Lorsque l’on se rend au Santiago Bernabeu en tant que visiteur européen, on se doit d’évoluer de manière irréprochable pour résister à l’aura qui entoure ces soirées. L’animation sur les écrans géants pour rappeler les quinze coupes aux grandes oreilles qui garnissent le musée en rajoute une couche. Comme les trophées de meilleur buteur et meilleur espoir de l’édition 2025-2026 remis à Kylian Mbappé et Arda Güler juste avant le coup d’envoi.
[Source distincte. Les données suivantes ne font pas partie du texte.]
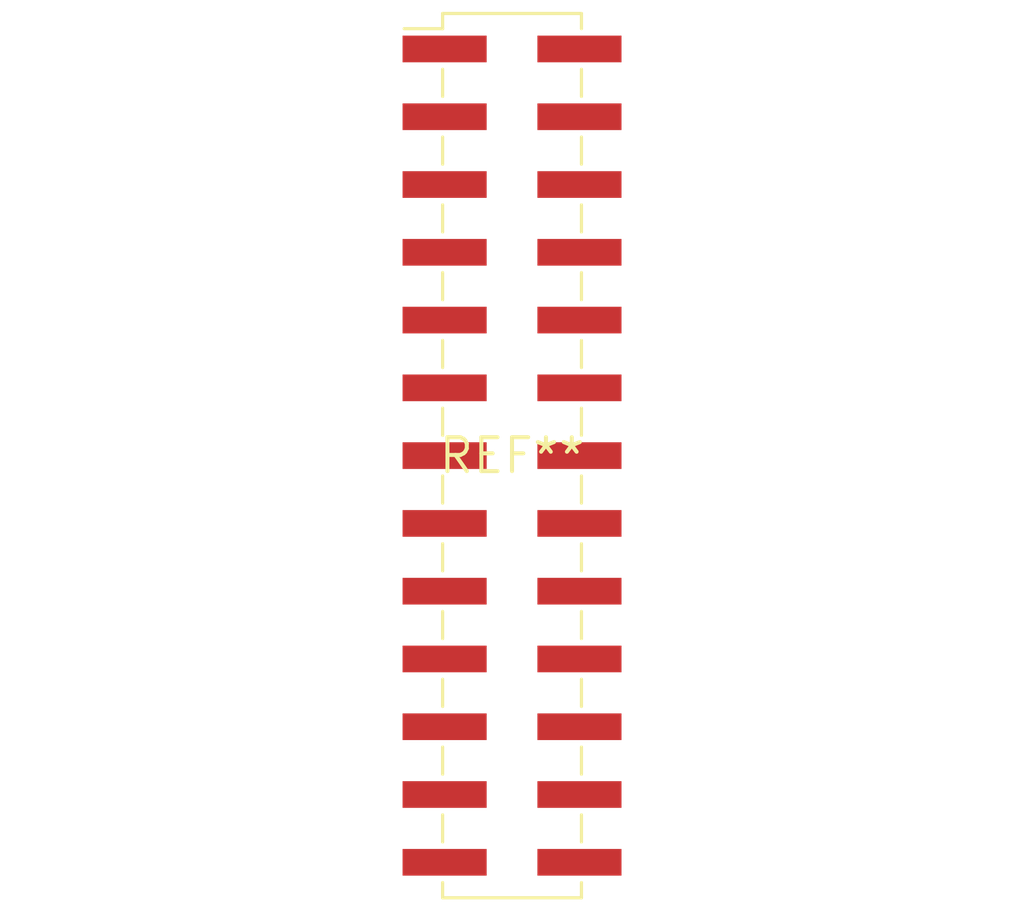
<source format=kicad_pcb>
(kicad_pcb (version 20240108) (generator pcbnew)

  (general
    (thickness 1.6)
  )

  (paper "A4")
  (layers
    (0 "F.Cu" signal)
    (31 "B.Cu" signal)
    (32 "B.Adhes" user "B.Adhesive")
    (33 "F.Adhes" user "F.Adhesive")
    (34 "B.Paste" user)
    (35 "F.Paste" user)
    (36 "B.SilkS" user "B.Silkscreen")
    (37 "F.SilkS" user "F.Silkscreen")
    (38 "B.Mask" user)
    (39 "F.Mask" user)
    (40 "Dwgs.User" user "User.Drawings")
    (41 "Cmts.User" user "User.Comments")
    (42 "Eco1.User" user "User.Eco1")
    (43 "Eco2.User" user "User.Eco2")
    (44 "Edge.Cuts" user)
    (45 "Margin" user)
    (46 "B.CrtYd" user "B.Courtyard")
    (47 "F.CrtYd" user "F.Courtyard")
    (48 "B.Fab" user)
    (49 "F.Fab" user)
    (50 "User.1" user)
    (51 "User.2" user)
    (52 "User.3" user)
    (53 "User.4" user)
    (54 "User.5" user)
    (55 "User.6" user)
    (56 "User.7" user)
    (57 "User.8" user)
    (58 "User.9" user)
  )

  (setup
    (pad_to_mask_clearance 0)
    (pcbplotparams
      (layerselection 0x00010fc_ffffffff)
      (plot_on_all_layers_selection 0x0000000_00000000)
      (disableapertmacros false)
      (usegerberextensions false)
      (usegerberattributes false)
      (usegerberadvancedattributes false)
      (creategerberjobfile false)
      (dashed_line_dash_ratio 12.000000)
      (dashed_line_gap_ratio 3.000000)
      (svgprecision 4)
      (plotframeref false)
      (viasonmask false)
      (mode 1)
      (useauxorigin false)
      (hpglpennumber 1)
      (hpglpenspeed 20)
      (hpglpendiameter 15.000000)
      (dxfpolygonmode false)
      (dxfimperialunits false)
      (dxfusepcbnewfont false)
      (psnegative false)
      (psa4output false)
      (plotreference false)
      (plotvalue false)
      (plotinvisibletext false)
      (sketchpadsonfab false)
      (subtractmaskfromsilk false)
      (outputformat 1)
      (mirror false)
      (drillshape 1)
      (scaleselection 1)
      (outputdirectory "")
    )
  )

  (net 0 "")

  (footprint "PinHeader_2x13_P2.54mm_Vertical_SMD" (layer "F.Cu") (at 0 0))

)

</source>
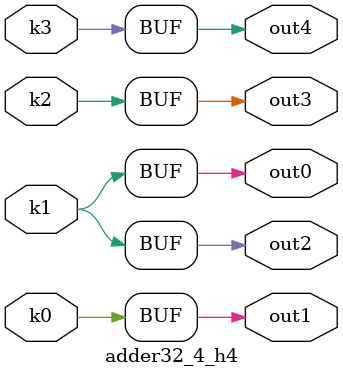
<source format=v>
module adder32_4(pi0, pi1, pi2, pi3, pi4, pi5, pi6, pi7, pi8, po0, po1, po2, po3, po4);
input pi0, pi1, pi2, pi3, pi4, pi5, pi6, pi7, pi8;
output po0, po1, po2, po3, po4;
wire k0, k1, k2, k3;
adder32_4_w4 DUT1 (pi0, pi1, pi2, pi3, pi4, pi5, pi6, pi7, pi8, k0, k1, k2, k3);
adder32_4_h4 DUT2 (k0, k1, k2, k3, po0, po1, po2, po3, po4);
endmodule

module adder32_4_w4(in8, in7, in6, in5, in4, in3, in2, in1, in0, k3, k2, k1, k0);
input in8, in7, in6, in5, in4, in3, in2, in1, in0;
output k3, k2, k1, k0;
assign k0 =   ((in5 ^ in1) & ((((in8 & (in4 | ~in0)) | (in4 & ~in0)) & (in6 | in2) & (in7 | in3)) | (in7 & in3 & (in6 | in2)) | (in6 & in2))) | (((~in4 & in0) | (~in8 & (~in4 | in0))) & (~in5 ^ in1) & (~in6 | ~in2) & (~in7 | ~in3)) | ((~in5 ^ in1) & ((~in6 & ~in2) | (~in7 & ~in3 & (~in6 | ~in2))));
assign k1 =   ((~in6 ^ in2) & ((((in8 & (in4 | ~in0)) | (in4 & ~in0)) & (in7 | in3)) | (in7 & in3))) | (((~in4 & in0) | (~in8 & (~in4 | in0))) & (~in7 | ~in3) & (in6 ^ in2)) | (~in7 & ~in3 & (in6 ^ in2));
assign k2 =   ((in7 ^ in3) & ((in8 & (in4 | ~in0)) | (in4 & ~in0))) | (((~in4 & in0) | (~in8 & (~in4 | in0))) & (~in7 ^ in3));
assign k3 =   in8 ? (in4 ^ in0) : (~in4 ^ in0);
endmodule

module adder32_4_h4(k3, k2, k1, k0, out4, out3, out2, out1, out0);
input k3, k2, k1, k0;
output out4, out3, out2, out1, out0;
assign out0 = k1;
assign out1 = k0;
assign out2 = k1;
assign out3 = k2;
assign out4 = k3;
endmodule

</source>
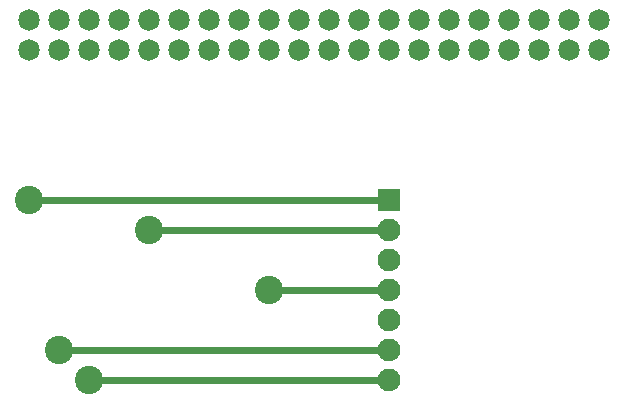
<source format=gbl>
G04 MADE WITH FRITZING*
G04 WWW.FRITZING.ORG*
G04 DOUBLE SIDED*
G04 HOLES PLATED*
G04 CONTOUR ON CENTER OF CONTOUR VECTOR*
%ASAXBY*%
%FSLAX23Y23*%
%MOIN*%
%OFA0B0*%
%SFA1.0B1.0*%
%ADD10C,0.076000*%
%ADD11C,0.071889*%
%ADD12C,0.071917*%
%ADD13C,0.094488*%
%ADD14R,0.076000X0.076000*%
%ADD15C,0.024000*%
%LNCOPPER0*%
G90*
G70*
G54D10*
X1343Y1265D03*
X1343Y1165D03*
X1343Y1065D03*
X1343Y965D03*
X1343Y865D03*
X1343Y765D03*
X1343Y665D03*
G54D11*
X143Y1765D03*
X243Y1765D03*
X343Y1765D03*
X443Y1765D03*
G54D12*
X543Y1765D03*
G54D11*
X643Y1765D03*
X743Y1765D03*
X843Y1765D03*
X943Y1765D03*
G54D12*
X1043Y1765D03*
G54D11*
X1143Y1765D03*
G54D12*
X1243Y1765D03*
G54D11*
X1343Y1765D03*
X1443Y1765D03*
X1543Y1765D03*
X1643Y1765D03*
G54D12*
X1743Y1765D03*
G54D11*
X1843Y1765D03*
X1943Y1765D03*
X2043Y1765D03*
X2043Y1865D03*
X1943Y1865D03*
X1843Y1865D03*
G54D12*
X1743Y1865D03*
G54D11*
X1643Y1865D03*
X1543Y1865D03*
X1443Y1865D03*
X1343Y1865D03*
G54D12*
X1243Y1865D03*
G54D11*
X1143Y1865D03*
G54D12*
X1043Y1865D03*
G54D11*
X943Y1865D03*
X843Y1865D03*
X743Y1865D03*
X643Y1865D03*
G54D12*
X543Y1865D03*
G54D11*
X443Y1865D03*
X343Y1865D03*
X243Y1865D03*
X143Y1865D03*
G54D13*
X143Y1265D03*
X543Y1165D03*
X243Y765D03*
X343Y665D03*
X943Y965D03*
G54D14*
X1343Y1265D03*
G54D15*
X1312Y1165D02*
X570Y1165D01*
D02*
X270Y765D02*
X1312Y765D01*
D02*
X1312Y665D02*
X370Y665D01*
D02*
X170Y1265D02*
X1312Y1265D01*
D02*
X970Y965D02*
X1312Y965D01*
G04 End of Copper0*
M02*
</source>
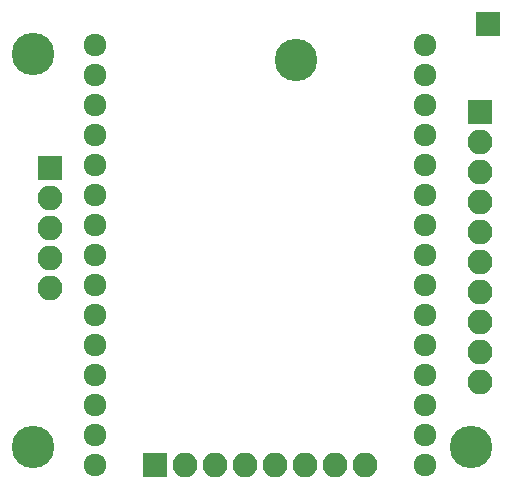
<source format=gts>
G04 #@! TF.FileFunction,Soldermask,Top*
%FSLAX46Y46*%
G04 Gerber Fmt 4.6, Leading zero omitted, Abs format (unit mm)*
G04 Created by KiCad (PCBNEW 4.0.6) date 05/17/17 20:45:08*
%MOMM*%
%LPD*%
G01*
G04 APERTURE LIST*
%ADD10C,0.101600*%
%ADD11C,3.600000*%
%ADD12R,2.100000X2.100000*%
%ADD13O,2.100000X2.100000*%
%ADD14C,1.924000*%
G04 APERTURE END LIST*
D10*
D11*
X65659000Y-38989000D03*
X43434000Y-71755000D03*
X80518000Y-71755000D03*
D12*
X44831000Y-48133000D03*
D13*
X44831000Y-50673000D03*
X44831000Y-53213000D03*
X44831000Y-55753000D03*
X44831000Y-58293000D03*
D14*
X48641000Y-37719000D03*
X48641000Y-40259000D03*
X48641000Y-42799000D03*
X48641000Y-45339000D03*
X48641000Y-47879000D03*
X48641000Y-50419000D03*
X48641000Y-52959000D03*
X48641000Y-55499000D03*
X48641000Y-58039000D03*
X48641000Y-60579000D03*
X48641000Y-63119000D03*
X48641000Y-65659000D03*
X48641000Y-68199000D03*
X48641000Y-70739000D03*
X48641000Y-73279000D03*
X76581000Y-73279000D03*
X76581000Y-70739000D03*
X76581000Y-68199000D03*
X76581000Y-65659000D03*
X76581000Y-63119000D03*
X76581000Y-60579000D03*
X76581000Y-58039000D03*
X76581000Y-55499000D03*
X76581000Y-52959000D03*
X76581000Y-50419000D03*
X76581000Y-47879000D03*
X76581000Y-45339000D03*
X76581000Y-42799000D03*
X76581000Y-40259000D03*
X76581000Y-37719000D03*
D12*
X81280000Y-43434000D03*
D13*
X81280000Y-45974000D03*
X81280000Y-48514000D03*
X81280000Y-51054000D03*
X81280000Y-53594000D03*
X81280000Y-56134000D03*
X81280000Y-58674000D03*
X81280000Y-61214000D03*
X81280000Y-63754000D03*
X81280000Y-66294000D03*
D12*
X53721000Y-73279000D03*
D13*
X56261000Y-73279000D03*
X58801000Y-73279000D03*
X61341000Y-73279000D03*
X63881000Y-73279000D03*
X66421000Y-73279000D03*
X68961000Y-73279000D03*
X71501000Y-73279000D03*
D11*
X43434000Y-38481000D03*
D12*
X81915000Y-35941000D03*
M02*

</source>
Bisseck et Martinez se trouent

Sauf que cette pression s’est avérée trop pesante. En tout cas pour deux Nerazzuri : Yann Bisseck et Josep Martinez. Si Lautaro Martinez, Marcus Thuram puis Hakan Calhanoglu – plus habitués à ce genre de soirée – ont rapidement poussé Thibaut Courtois à sortir le grand jeu (3e, 13e et 16e), leurs deux coéquipiers se souviendront longtemps de leur boulette respective.

Bisseck, au centre de la défense de Chivu, a été le premier à se faire cuisiner. Une perte de balle plein axe qui a permis à Brahim Diaz de trouver Kylian Mbappé qui n’avait plus qu’à ajuster Josep Martinez (14e : 1-0). Ce dernier, promu numéro un de l’Inter après le départ de Yann Sommer (pour le Club Bruges), voulait particulièrement briller à Madrid, en tant que gardien espagnol formé au FC Barcelone. Sauf que sa polpette était encore plus copieuse et piquante.

Plutôt que de dégager un ballon en retrait, le portier intériste s’est mis en tête de tenter un dribble devant Federico Valverde. Le capitaine madrilène n’en demandait pas tant (23e : 2-0). Même si Josip Martinez s’est ensuite un peu racheté avec quelques arrêts décisifs (dont celui à la 67e minute face à Mbappé), et même si Carlos Augusto a relancé le suspense en fin de match (77e : 2-1), le mal était fait.

Neuf arrêts pour Courtois

Ce qui rend la cuenta de ces boulettes milanaises encore plus salée et amère, c’est que l’Inter Milan a paradoxalement regardé le Real dans les yeux durant toute la soirée. Le résultat aurait en tout cas été bien différent, sans ces deux erreurs et sans un très grand Thibaut Courtois, auteur de neuf (!) arrêts pour célébrer son centenaire. Dont sa fantastique double intervention en début de seconde période (55e), ou celle juste avant les arrêts de jeu (90e).

Le Real Madrid a aussi beaucoup gaspillé, en plus d’avoir montré pas mal de faiblesses défensives (merci Courtois). Si ce premier choc de la saison de Champions League aura été spectaculaire et très agréable à suivre, on se dit surtout que ces deux équipes ont encore pas mal de détails à régler pour tenir leur rang de favori et d’outsider.